Sheen was blowing open the myth that men would outgrow the adolescent pursuit of pleasure, because flickers of that dream would never go out. Even if you were married and had terrific kids, the dream of living without fake rules and responsibilities, of rejecting the notion of becoming an ideal, a clean and spotless comrade enthralled by groupthink, the dream of being an individual and not just part of some tribe would always survive.


New York in 2016 and beyond was American Psycho on steroids. And despite the connections provided by the internet and social media, many people felt even more isolated and increasingly aware that the idea of interconnectivity was itself an illusion. This seems particularly painful when you’re sitting alone in a room and staring at a glowing screen that promises you access to the intimacies of countless other lives, a condition that mirrors Bateman’s loneliness and alienation: everything’s available to him, yet that insatiable emptiness remains.


During Patrick’s ’80s reign, he still had the ability to hide, a possibility that simply doesn’t exist in our fully exhibitionistic society. Because he wasn’t so much a character to me as an emblem, an idea, I’d probably approach him again by addressing his greatest fear: What if no one was paying him any attention? Something that upsets Bateman terribly is that due to corporate-culture conformity, no one can really tell anybody else apart (and the novel asks what difference does it make anyway?). People are so lost in their narcissism that they’re unable to distinguish one individual from another, which is why Patrick gets away with his crimes (even if they’re in a fictional scenario).

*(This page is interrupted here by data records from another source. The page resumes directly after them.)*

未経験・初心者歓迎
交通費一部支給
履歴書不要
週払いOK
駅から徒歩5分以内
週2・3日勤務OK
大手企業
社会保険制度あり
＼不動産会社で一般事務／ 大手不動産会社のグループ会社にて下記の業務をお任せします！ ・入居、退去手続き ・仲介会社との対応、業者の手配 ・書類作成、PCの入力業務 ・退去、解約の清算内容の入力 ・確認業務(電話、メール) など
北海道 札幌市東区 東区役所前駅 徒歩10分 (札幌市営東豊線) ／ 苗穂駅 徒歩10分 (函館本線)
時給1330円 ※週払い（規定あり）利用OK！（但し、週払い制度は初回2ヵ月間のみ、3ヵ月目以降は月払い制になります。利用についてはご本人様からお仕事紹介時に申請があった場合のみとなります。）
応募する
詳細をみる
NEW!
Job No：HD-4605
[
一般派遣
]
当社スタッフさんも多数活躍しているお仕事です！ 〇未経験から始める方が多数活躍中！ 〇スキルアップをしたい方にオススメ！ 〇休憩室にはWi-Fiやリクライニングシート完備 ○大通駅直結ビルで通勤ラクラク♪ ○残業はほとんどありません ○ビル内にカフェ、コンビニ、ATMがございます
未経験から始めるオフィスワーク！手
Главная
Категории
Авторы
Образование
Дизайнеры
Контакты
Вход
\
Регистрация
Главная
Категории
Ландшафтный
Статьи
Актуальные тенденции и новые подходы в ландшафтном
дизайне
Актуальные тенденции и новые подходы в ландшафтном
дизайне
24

Characters [in a novel] are often like children leaving home, going out into the uncaring world and being either accepted, ignored, extolled, criticized, no matter what the writer might hope for.


Feelings aren’t facts and opinions aren’t crimes and aesthetics still count – and the reason I’m a writer is to present an aesthetic, things that are true without always having to be factual or immutable. But opinions can also change, even if, according to social media, they’re supposed to be forever.